-- WHAT IS NEEDED --
How many of the lines below hold the string "holder"? Say only the number.

Items from a data source
§ §

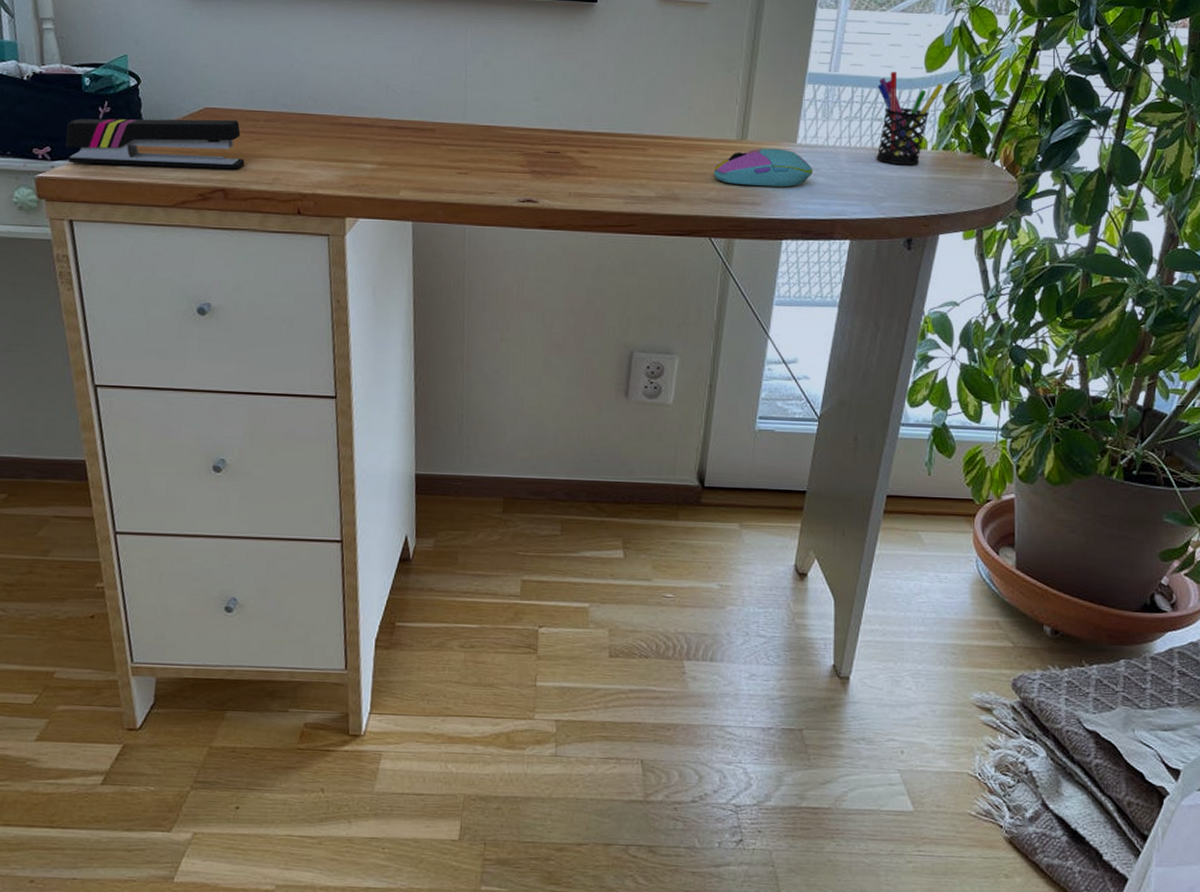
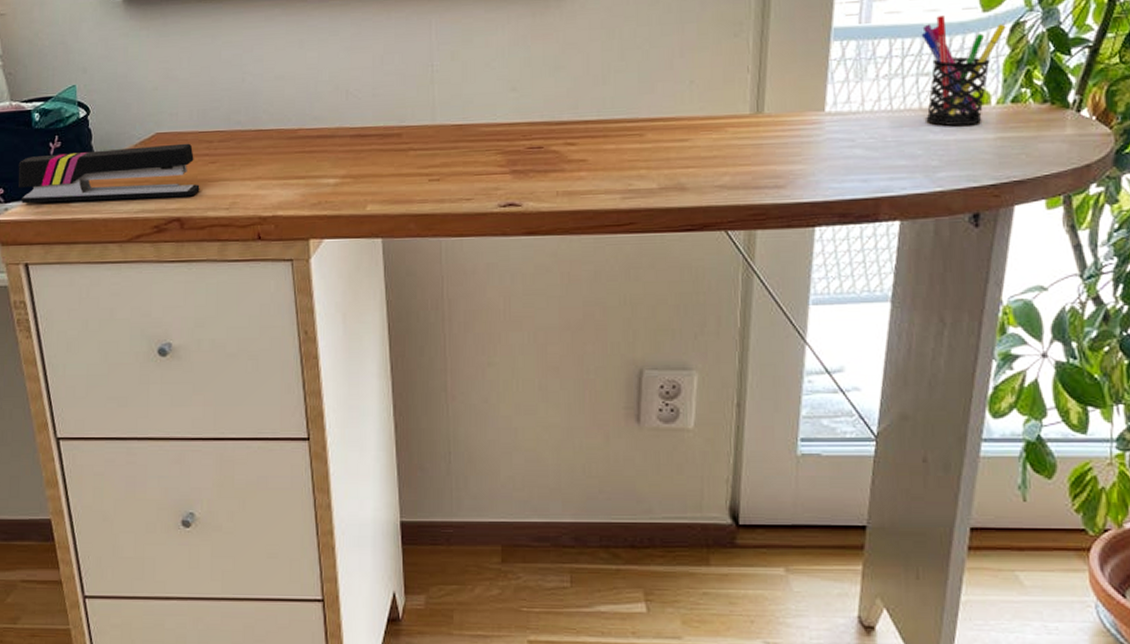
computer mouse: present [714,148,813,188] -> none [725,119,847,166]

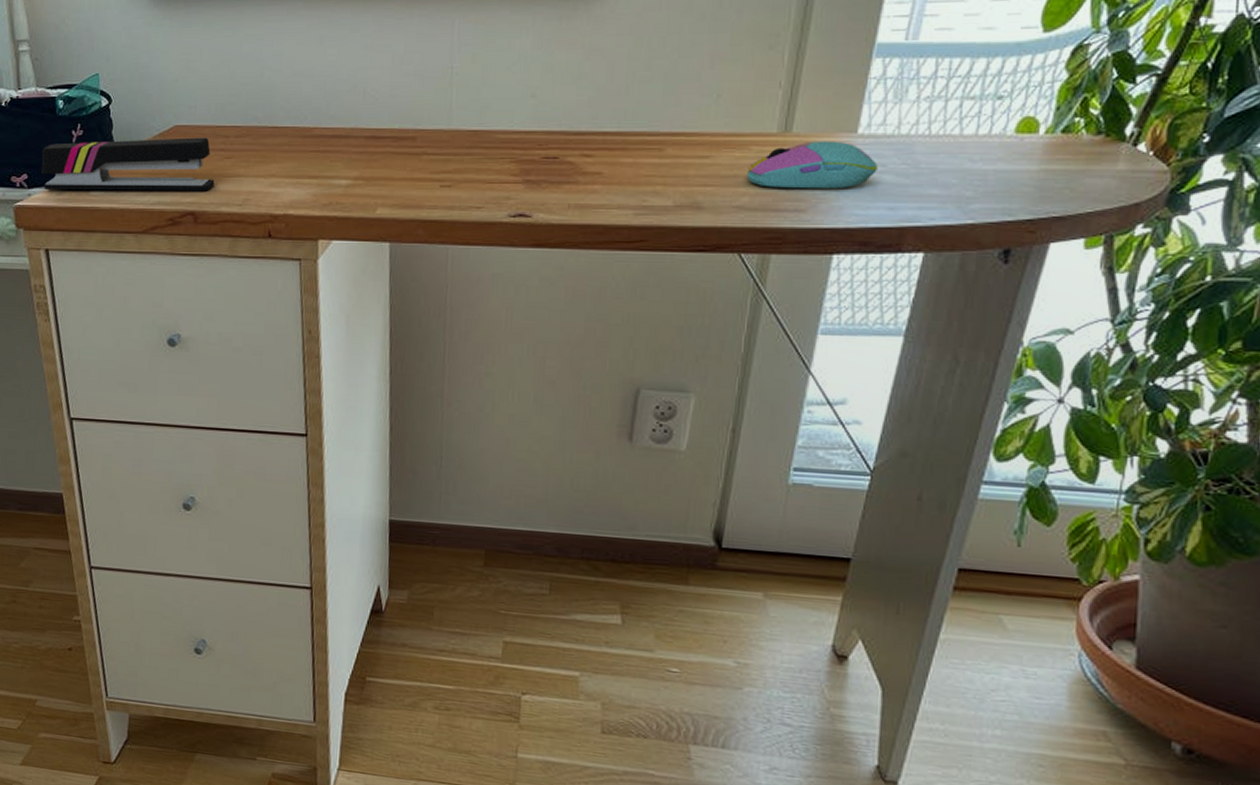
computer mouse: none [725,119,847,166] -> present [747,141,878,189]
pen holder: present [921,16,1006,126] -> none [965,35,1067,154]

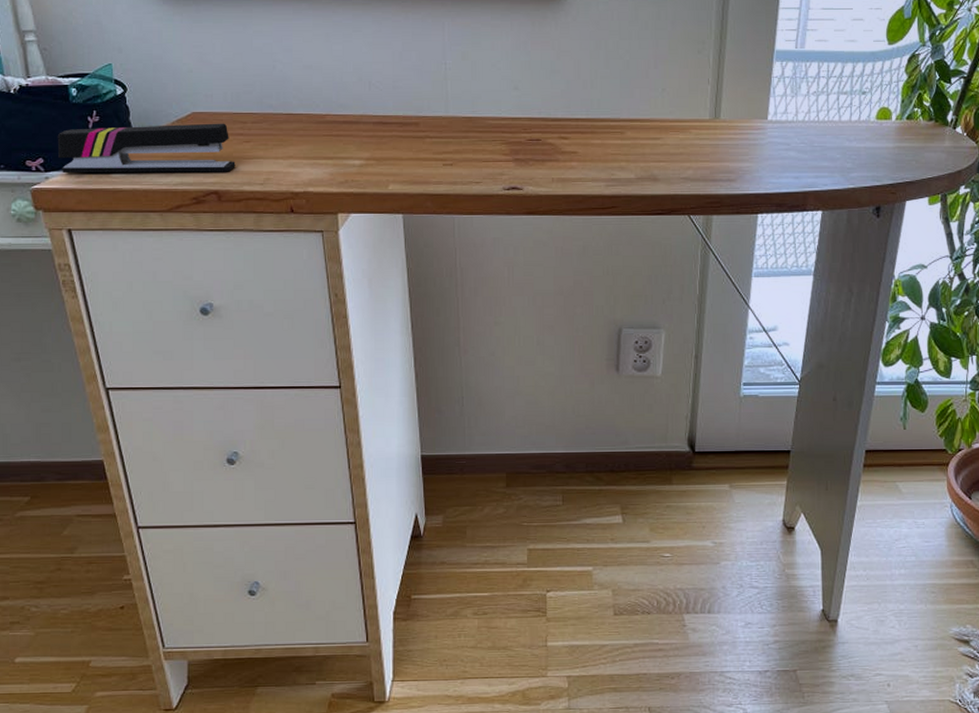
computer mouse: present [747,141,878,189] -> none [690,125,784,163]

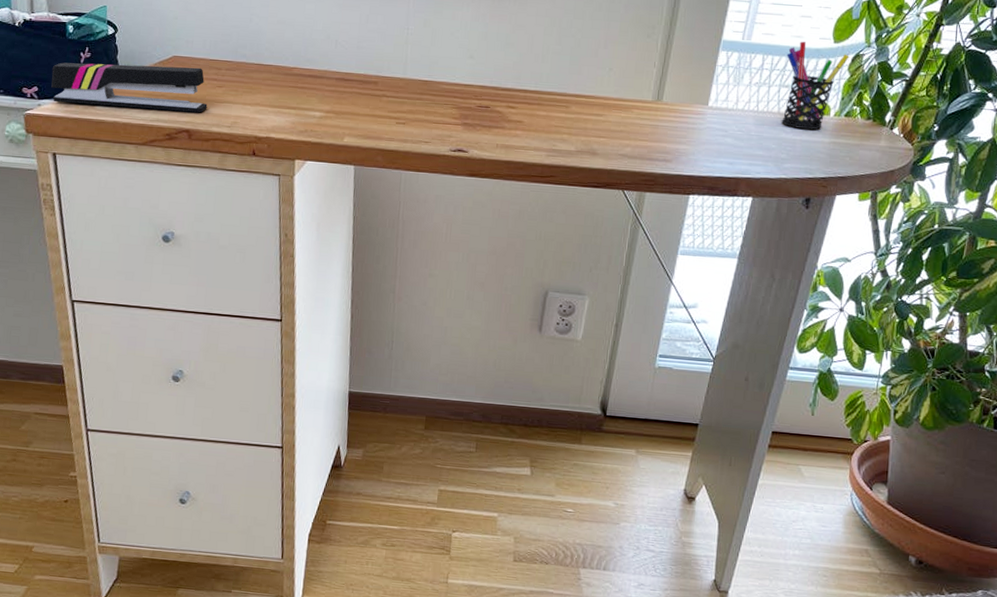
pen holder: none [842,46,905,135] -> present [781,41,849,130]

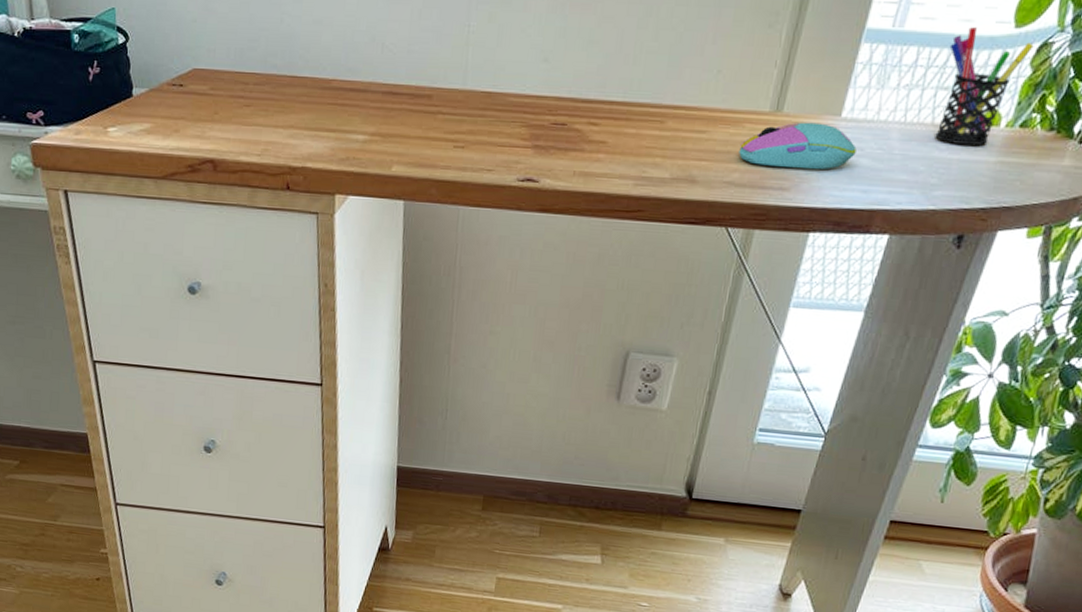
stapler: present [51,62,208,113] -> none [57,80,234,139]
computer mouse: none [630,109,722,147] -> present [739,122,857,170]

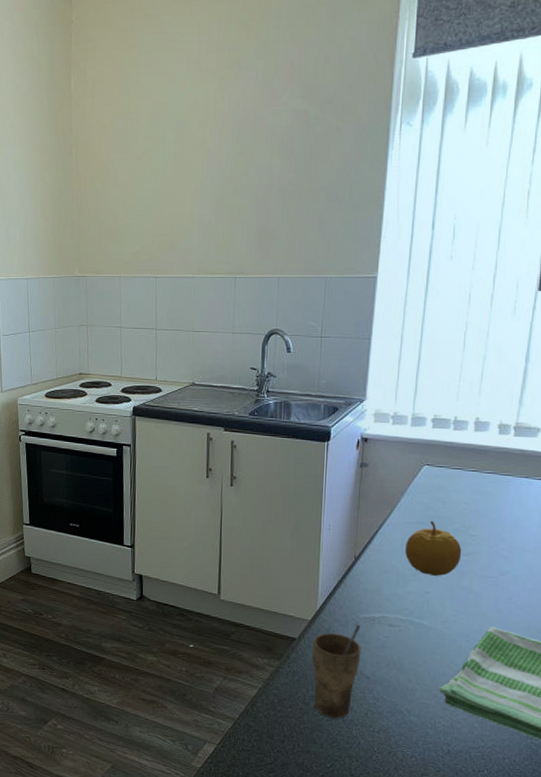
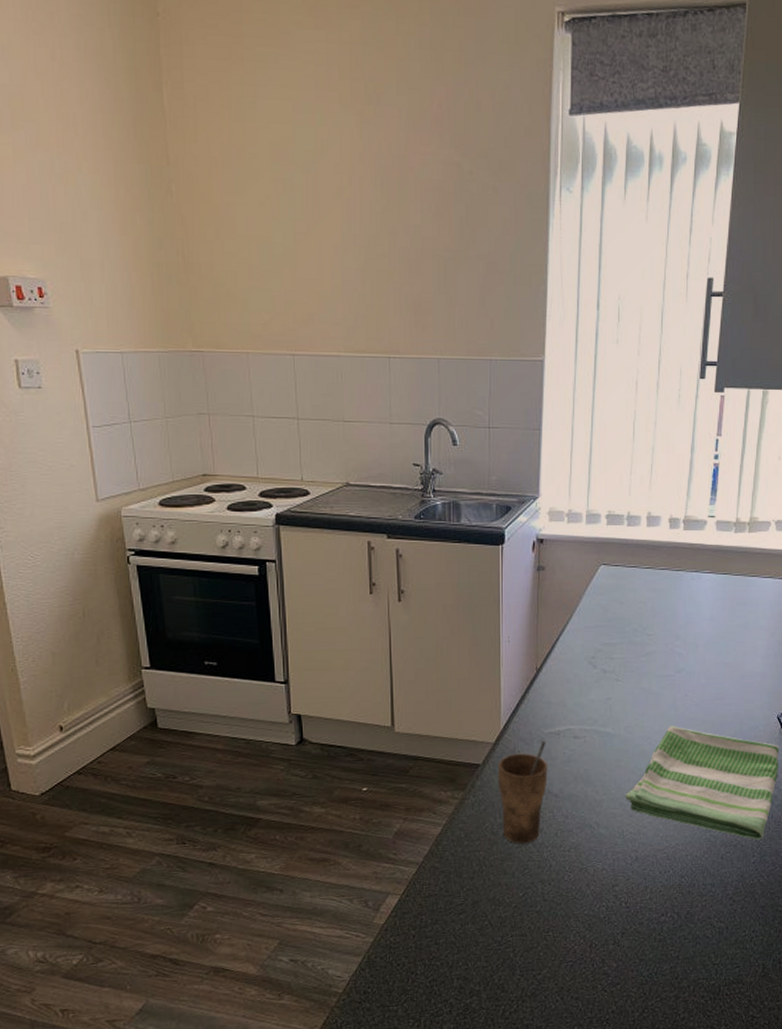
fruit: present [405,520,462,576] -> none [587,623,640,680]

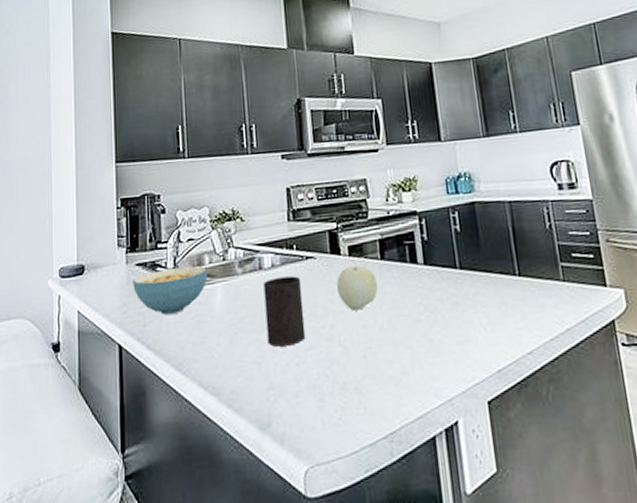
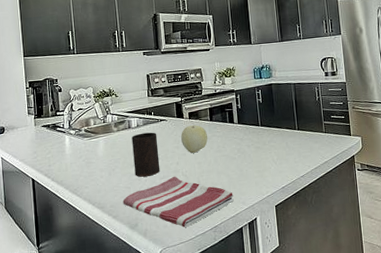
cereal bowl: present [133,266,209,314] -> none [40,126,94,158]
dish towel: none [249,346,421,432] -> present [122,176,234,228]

§ §

-- ANSWER TO THE PROBLEM --
2